Leidesdorf, Maximilian (1816-1889), Psychiater

Leidesdorf Maximilian, Psychiater. * Wien, 26. (27). 6. 1816; † Wien, 9. 10. 1889. Sohn des Folgenden, Neffe des Vorigen, Vetter des Notars Franz E. L. (s. d.); 1828–31 Gymnasialjahre in Wien, stud. Phil. und Med. in Pisa, Bonn (1837 Dr. med. et chirur.), Florenz (1838 Dr. med. et phil.). Ab 1848 leitete er eine Privatirrenanstalt in St. Petersburg, 1857 Dr. med. und Habil. an der Univ. Wien für Psychiatrie. Ab 1860 dauernd in Wien, übernahm er gem. mit H. Obersteiner sen. die Leitung der Goergenschen Privatirrenanstalt in Wien-Döbling. 1866 ao. Prof. für Psychiatrie, 1872 Primararzt der Irrenabt. im Allg. Krankenhaus, 1875 Vorstand der Psychiatr. Klinik der niederösterr. Landesirrenanstalt. 1886 Mitgl. des Obersten Sanitätsrates. 1888 i.R. L.s Arbeiten befassen sich mit den primären Formen des Irreseins, mit den Beziehungen der Lungenerkrankungen, der Syphilis, der Chorea minor, der Blutchemie zu den Geistesstörungen. Seine Lehre geht dahin, daß die Phänomene psych. Störung bei den Geisteskrankheiten nicht die Krankheit selbst seien, sondern Symptome. Er sucht für die Ätiol. psychiatr. Erkrankungen engen Kontakt mit der übrigen Med., wie später u. a. J. Wagner-Jauregg. Der Lehre Griesingers verbunden, der nicht Materialist, sondern Somatiker war (wie auch die Autoren der mittelalterlichen Psychopathol.), stand er im Gegensatz zu den Auffassungen der romant. Ärzte Heinroth und Ideler. Durch sein Wirken erwarb er sich bleibende Verdienste um Lehre und Unterricht in der Psychiatrie. L. hatte einen bedeutenden Ruf in Europa und wurde auch zu einem Gutachten über den Geisteszustand des Sultan Murad nach Konstantinopel berufen. Im Obersten Sanitätsrat erstattete er 1889 ein umfassendes Gutachten über die Errichtung von Trinkerasylen mit zwangsweiser Internierung von Trunksüchtigen, das in der Z. „Das österreichische Sanitätswesen“, 1889, samt einem Anhang hiezu in mehreren Fortsetzungen veröff. wurde. Er gründete 1868 mit Meynert und Riedl den „Verein für Psychiatrie und forensische Psychologie“ und war viele Jahre in dessen Vorstand, Mitgl. der k. k. Ges. der Ärzte in Wien, der Ges. der dt. Ärzte in St. Petersburg und Odessa. 1871–78 red. er das „Psychiatrische Centralblatt“.

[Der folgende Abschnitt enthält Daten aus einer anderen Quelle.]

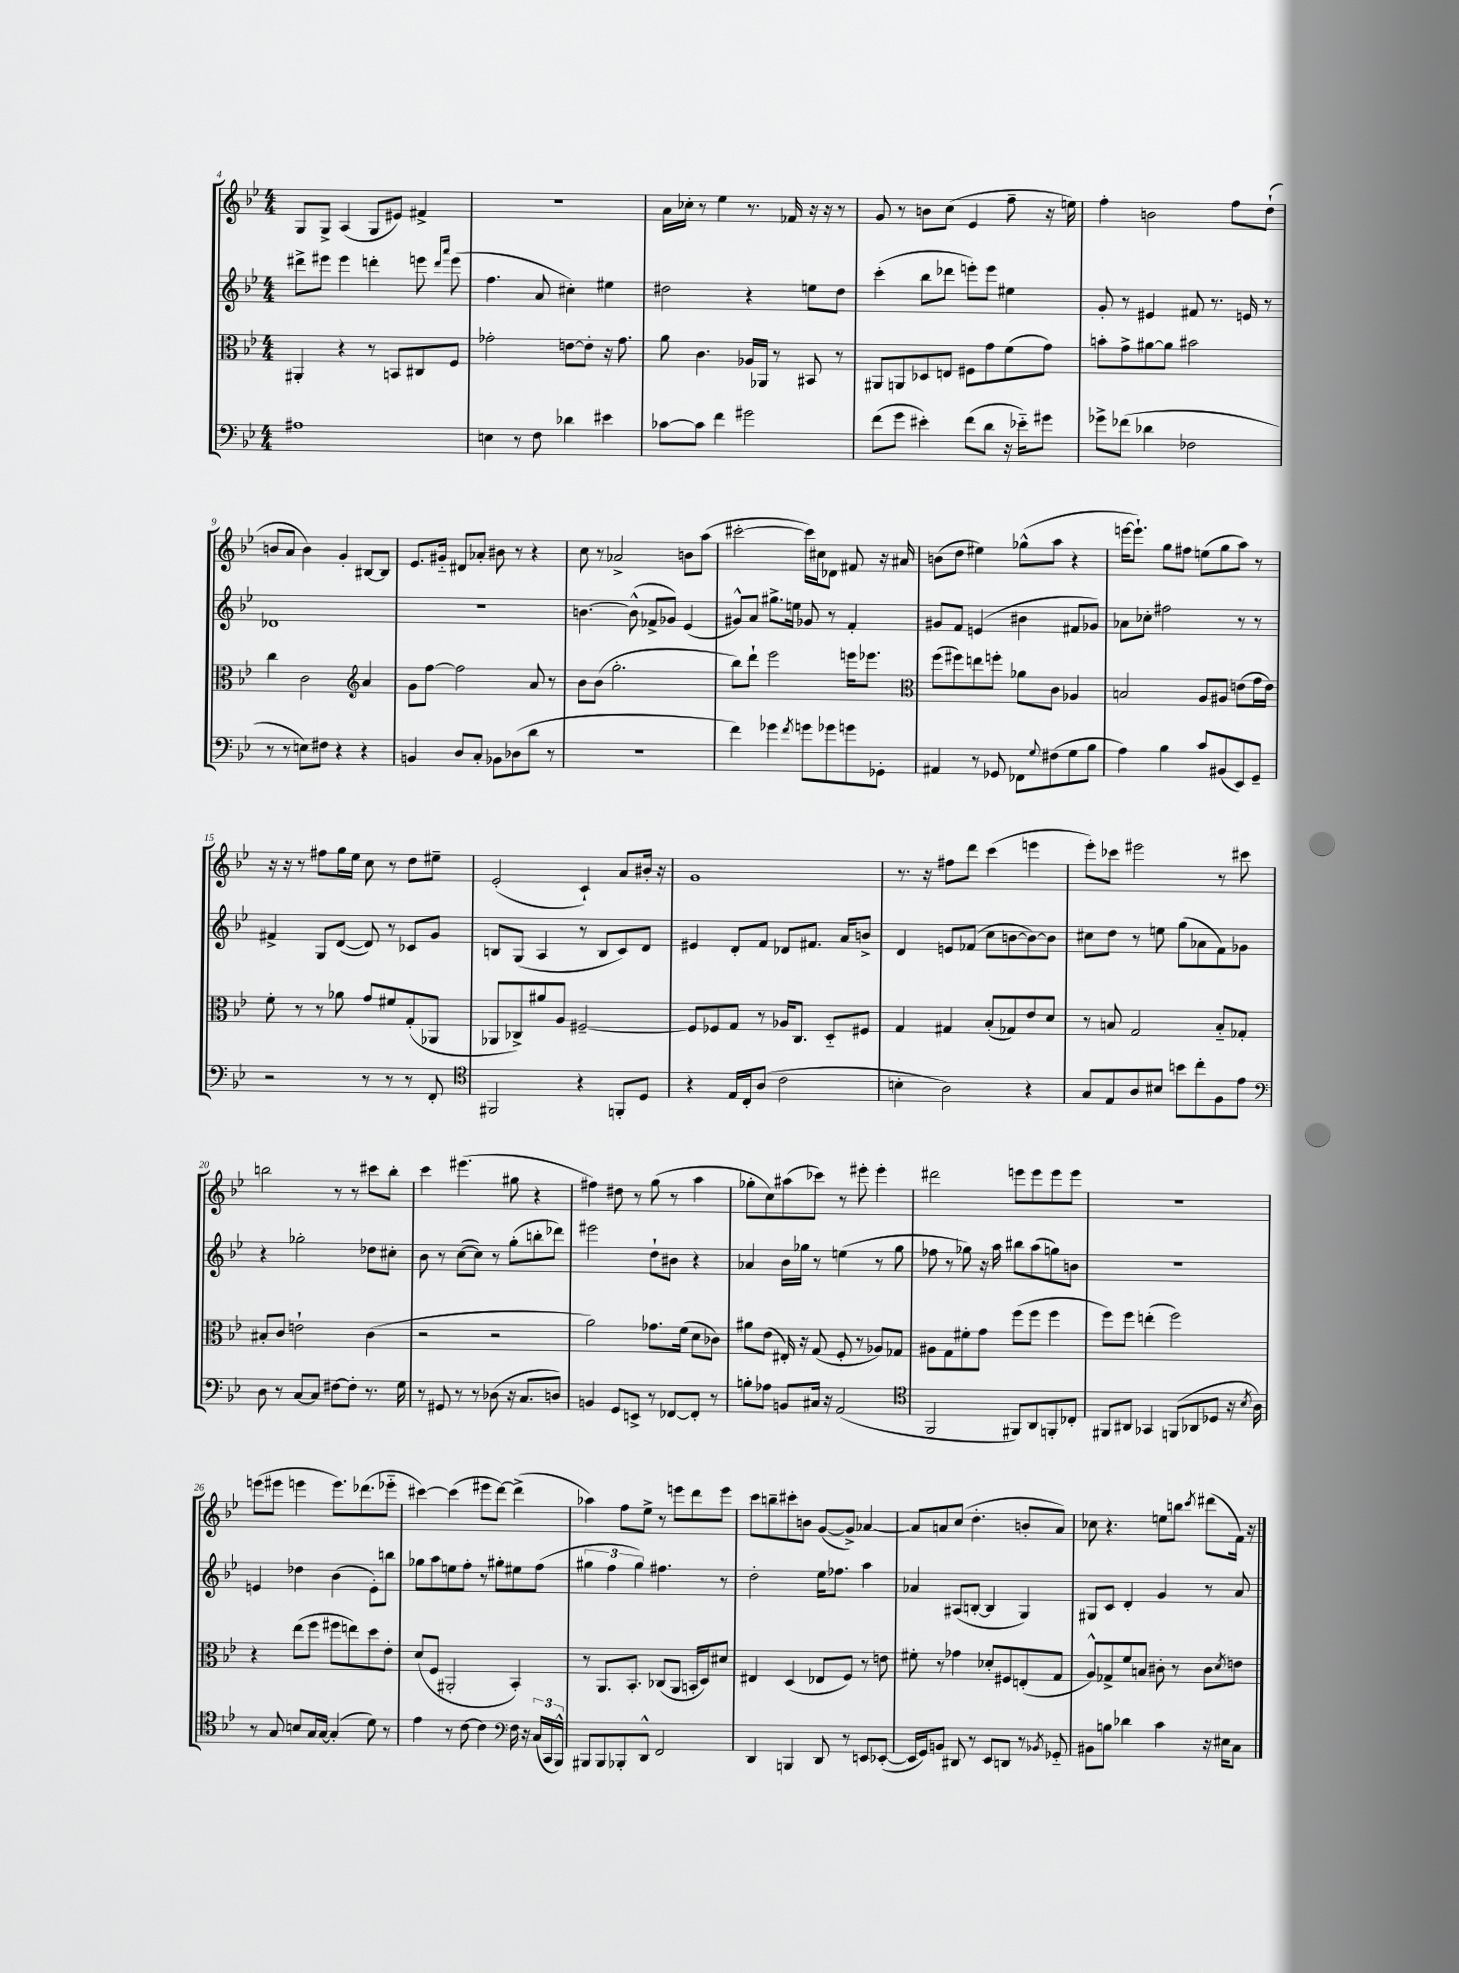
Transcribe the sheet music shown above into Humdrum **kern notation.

**kern	**kern	**kern	**kern
*staff4	*staff3	*staff2	*staff1
*clefF4	*clefC3	*clefG2	*clefG2
*k[b-e-]	*k[b-e-]	*k[b-e-]	*k[b-e-]
*M4/4	*M4/4	*M4/4	*M4/4
1A#	4AA#'/	8ddd#^\L	8G/L
.	.	8eee#\J	8G^/J
.	4r	4eee#\	(4A/
.	8r	4ddd'\	8G/L
.	8BB/L	.	8e#/J)
.	8C#/	8eee\	4f#^/
.	.	16qqddd/LL	.
.	.	16qqaaa/JJ	.
.	8F/J	(8eee\	.
=	=	=	=
4E\	2g-'\	4.ff\	1r
8r	.	.	.
8F\	.	8a/	.
4d-\	[8e\L	4cc#'\)	.
.	8e'\]J	.	.
4e#\	16r	4ee#\	.
.	8.g-\	.	.
=	=	=	=
[8c-\L	8a\	2dd#\	16a\LL
.	.	.	16cc-'\JJ
8c-\]J	4.c\	.	8r
4f\	.	.	4ee-\
2g#\	16A-/LL	4r	8.r
.	16AA-/JJ	.	.
.	8r	.	.
.	.	.	16f-/
.	8BB#/	8ee\L	16r
.	.	.	16r
.	8r	8dd#\J	8r
=	=	=	=
(8f\L	8AA#/L	(4ccc'\	8g/
8g\J	8AA/	.	8r
4e#'\)	8D-/	8bb-\L	8b\L
.	8E/J	8ddd-\J	(8cc\J
(8f\L	8F#\L	8eee'\L)	4e-/
8d\J	8g\	8eee\J	.
16r	(8f\	4ee#\	8ff~\
16e-'~\LK)	.	.	.
8g#\J	8g\J)	.	16r
.	.	.	16ee\)
=	=	=	=
8g-^\L	8b'\L	8g'/	4ff'\
(8f-\J	8g^\	8r	.
4d-\	[8a#\	4e#/	2b\
.	8a#\]J	.	.
2F-\	2b#\	8f#/	.
.	.	8.r	.
.	.	.	8ff\L
.	.	16e/	.
.	.	8r	(8dd`\J
=	=	=	=
8r	4cc\	1d-	8b/L
8r	.	.	8a/J
8E\L)	2c\	.	4b\)
8F#\J	.	.	.
4r	.	.	4g'/
*	*clefG2	*	*
4r	4a/	.	[8B#/L
.	.	.	8B#/]J
=	=	=	=
4BB/	8g\L	1r	8.e-/L
.	[8ff\J	.	.
.	.	.	16g#'~/Jk
8D/L	2ff\]	.	8d#/L
8C'/J	.	.	8a-'/J
8BB-\L	.	.	8b#\
(8D-\	.	.	8r
8d\J	8a/	.	4r
8r	8r	.	.
=	=	=	=
1r	8b-\L	[4.b\	8cc\
.	(8b-\J	.	8r
.	2.gg'\	.	2a-^/
.	.	(8b^^\]	.
.	.	8f-^/L	.
.	.	8g-/J)	.
.	.	(4e-/	8b\L
.	.	.	(8aa\J
=	=	=	=
4f\)	8bb-\L)	8g#^^/L)	[2ccc#'\
.	8ddd`\J	8a/J	.
4g-\	2eee-\	8.gg#^\L	.
.	.	16ee\Jk	.
8qf/	.	.	.
8g\L	.	8g-/	16ccc#\]LL)
.	.	.	16cc#\J
8g-\	.	8r	8d-\J
8g\	16eee\LK	4f'/	8f#/
.	8.eee-\J	.	.
8GG-'\J	.	.	16r
.	.	.	16a#/
=	=	=	=
*	*clefC3	*	*
4AA#/	(8ff\L	8g#/L	(8b\L
.	8ff#\)	8f/J	8dd\J
8r	8ee\	(4e/	4ee#\)
8GG-/	8ff'\J	.	.
8FF-\L	8a-\L	4b#\	(8gg-^^\L
8qqG/	.	.	.
(8F#\	8c\J	.	8aa\J
8G\	4A-/	8f#/L	4r
8B-\J	.	8g-/J)	.
=	=	=	=
4A\)	2B/	8a-\L	[16eee\LK
.	.	.	8.eee`\]J)
.	.	8cc-'\J	.
4B-\	.	2ff#\	8gg\L
.	.	.	8ff#\J
8c/L	8A/L	.	(8ee\L
(8BB#/	8A#/J	.	8gg\
8EE-/)	(8e\L	8r	8aa\J)
8GG~/J	16g\L	8r	8r
.	16e\JJ)	.	.
=	=	=	=
2r	8f'\	4f#^/	16r
.	.	.	16r
.	8r	.	8r
.	8r	8G/L	8ff#\L
.	8a-\	([8d/J	16gg\L
.	.	.	16ee-\JJ
8r	8g/L	8d/])	8cc\
8r	8f#/	8r	8r
8r	(8G'/	8c-/L	8dd\L
8FF'/	8AA-/J	8g/J	8ee#~\J
=	=	=	=
*clefC4	*	*	*
2FF#/	8AA-/L	8B/L	(2e-'/
.	8C-^/)	(8G/J	.
.	8a#/	4A/	.
.	8A/J	.	.
4r	[2F#~/	8r	4c`/)
.	.	8B/L	.
8FF'/L	.	8c/)	8a/L
8D/J	.	8d/J	16b#'/Jk
.	.	.	16r
=	=	=	=
4r	8F#/]L	4e#/	1g
.	8F-/	.	.
16E-/LL	8G/J	8d'/L	.
16C'/J	.	.	.
(8A/J	8r	8f/J	.
2c\	16A-/LK	8d-/L	.
.	8.C/J	.	.
.	.	8.f#/J	.
.	8D'~/L	.	.
.	.	16a/LK	.
.	8F#/J	8b^/J	.
=	=	=	=
4B'\	4G/	4d/	8.r
.	.	.	16r
2A\)	4G#/	8e/L	8ff#\L
.	.	(8f-/J	8ddd\J
.	(8B-'/L	8cc\L	(4ccc\
.	8G-/)	[8b\	.
4r	8e-/	8b\_)	4eee\
.	8d/J	8b\]J	.
=	=	=	=
8G/L	8r	8cc#\L	8eee-'\L)
8E-/	8B/	8dd\J	8ccc-\J
8A/	2G/	8r	2eee#\
8B#/J	.	8ee\	.
8b\L	.	(8gg\L	.
8cc'\	.	8a-\	.
8F\	8B'~/L	8f\)	8r
8e-\J	8G-'/J	8g-\J	8ccc#\
=	=	=	=
*clefF4	*	*	*
8D\	8B#'/L	4r	2bb\
8r	8c/J	.	.
[8C/L	2e`\	2gg-'\	.
8C/]J	.	.	.
[8F#\L	.	.	8r
8F#'\]J	.	.	8r
8.r	(4c\	8dd-\L	8ccc#\L
.	.	8cc#'\J	8bb'\J
16G\	.	.	.
=	=	=	=
8r	2r	8b-\	4ccc\
8GG#/	.	8r	.
8r	.	([8cc\L	(4.eee#\
8r	.	8cc\]J)	.
(8D-\	2r	8r	.
16r	.	(8gg'\L	8gg#\
8.C/L	.	.	.
.	.	8bb'\	4r
8D/J)	.	8ddd-\J)	.
=	=	=	=
4BB/	2a\)	2eee#\	4ff#\)
8GG/L	.	.	8dd#\
8EE^/J	.	.	8r
8r	8.g-\L	8dd`\L	(8gg\
[8FF-/L	.	8b#\J	8r
.	(16f\Jk	.	.
8FF-'/]J	8d\L	4r	4aa\
8r	8c-\J)	.	.
=	=	=	=
8B'\L	8a#\L	4a-/	8gg-'\L
8A-\J	(8e-\J	.	8cc\)
8BB/L	16E#'/)	16b-\LL	(8aa#\
.	16r	16gg-\JJ	.
16C#/Jk	(8G/	8r	8ccc-\J)
16r	.	.	.
(2AA/	8F'/	(4ee\	8r
.	8r	.	8eee#'\
.	8A-/L)	8r	4eee#'\
.	8G-/J	8gg-\	.
=	=	=	=
*clefC4	*	*	*
2FF/	8A#\L	8ff-\	2ddd#\
.	8G\	8r	.
.	8f#'\	8gg-\)	.
.	8g\J	16r	.
.	.	16aa\	.
8FF#/L)	(8ff\L	8bb#\L	8eee\L
8AA/	8ff\J	(8aa\	8eee\
8FF'/	4ff\	8gg\)	8eee\
8C-'/J	.	8b\J	8eee\J
=	=	=	=
8FF#/L	8ff\L)	1r	1r
8AA#/J	8ff\J	.	.
4GG-/	(4ee'\	.	.
(8FF/L	2ff\)	.	.
8AA-/	.	.	.
8D-/J	.	.	.
16r	.	.	.
8qB-/	.	.	.
16A\)	.	.	.
=	=	=	=
8r	4r	4e/	(8eee\L
8G/	.	.	8eee#\J
8B/L	(8ee-\L	4dd-\	4eee\
16G/L	8ff\J	.	.
[16G/JJ	.	.	.
(4G'/]	8ff#\L	(4b-\	8.eee\L)
.	8ee\)	.	.
.	.	.	(8.ddd-\
8d\)	8dd\	8e'\L)	.
8r	8e-'\J	8bb\J	8eee-'~\J
=	=	=	=
4e-\	(8d/L	8gg-\L	[4ccc#\)
.	8F/J	8aa\	.
8r	2AA#'/	8ee\	(4ccc#\]
[8c\	.	8ff'\J	.
4c\]	.	8r	8eee#\L
.	.	8gg#'\L	[8ddd\J)
*clefF4	*	*	*
16F\	4BB-'/)	8ee#\	(4ddd^\]
16r	.	.	.
(24C/LL	.	(8ff\J	.
24CC/	.	.	.
24BBB-^^/JJ)	.	.	.
=	=	=	=
8BBB#/L	8r	6gg#\	4aa-\)
8BBB#/	8.AA/L	.	.
.	.	6ff\	.
8BBB-'/	.	.	8ff\L
.	8.BB-'/J	.	.
.	.	6gg#\)	.
8DD^^/J	.	.	8ee-^\J
2FF/	(8C-/L	4.ff#\	8r
.	8AA/J	.	8eee\L
.	16BB'/LL	.	8ddd\
.	16D/J)	.	.
.	8d#/J	8r	8eee\J
=	=	=	=
4DD/	4E#/	2dd'\	8ccc\L
.	.	.	8bb~\
4BBB/	(4D/	.	8ccc#'\
.	.	.	8b\J
8DD/	8E-/L	16ee-\LK	([8g/L
.	.	8.ff-\J	.
8r	8F/J)	.	8g^/]J)
8EE/L	8r	4aa\	[4a-/
([8EE-'/J	8e\	.	.
=	=	=	=
16EE-/]LL	8f#'\	4a-/	8a-/]L
16GG/J)	.	.	.
8BB/J	8r	.	8a/
8DD#/	4g-\	(8A#/L	(8cc/J
8r	.	[8B'/J	4.dd'\
8EE-/L	8d-'/L	4B/]	.
8DD/J	8F#/	.	.
8r	(8E'/	4G/)	8b'/L
8qBB-/	.	.	.
8GG-'~/	8G/J	.	8a/J)
=	=	=	=
8BB#\L	8A^^/L)	8G#/L	8cc-\
8B\J	8G-^/	8c/J	4.r
4d-\	8f/	4d'/	.
.	8B/J	.	.
4c\	8c#'\	4g/	8ee\L
.	8r	.	8bb\J
.	.	.	8qccc/
16r	8c#\L	8r	(8ddd#\L
16E#\LK	.	.	.
.	8qd/	.	.
8C\J	8e\J	8a/	16f\Jk)
.	.	.	16r
==	==	==	==
*-	*-	*-	*-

W.: Pathol. und Therapie der psych. Krankheiten, 1860, 2. Aufl.: Lehrbuch der psych. Krankheiten, 1865; Stud. über die Histol. der Entzündungsherde, gem. mit S. Stricker, 1866; Psychiatr. Stud. aus der Klinik des Prof. Leidesdorf, 1877; etc. Hrsg.: Vierteljahress. für Psychiatrie, gem. mit Th. Meynert, 1867 ff.
L.: N. Fr. Pr. vom 9. und 10. 10. 1889; WMW, Jg. 39, 1889, S. 1583, Wr. klin. Ws., Jg. 2, 1889, S. 828 f.; Das österr. Sanitätswesen, Jg. 1, H. 2, 1889, S. 2, H. 31, S. 275, H. 34, S. 301, H. 42, S. 2; Allg. Z. für Psychiatrie, Bd. 46, 1890, S. 713 f.; Feierl. Inauguration, 1890/91; Psycholog.-neurolog. Ws. 9, 1907/08, S. 248 f.; Th. Kirchhoff, Dt. Irrenärzte, Bd. 2, 1924; Hirsch; Wininger; ADB; Lesky, S. 184 ff.; U. A. Wien; Niederösterr. Landesarchiv, Wien.
(Roth)  
PUBLIKATION: ÖBL 1815-1950, Bd. 5 (Lfg. 22, 1970), S. 104f.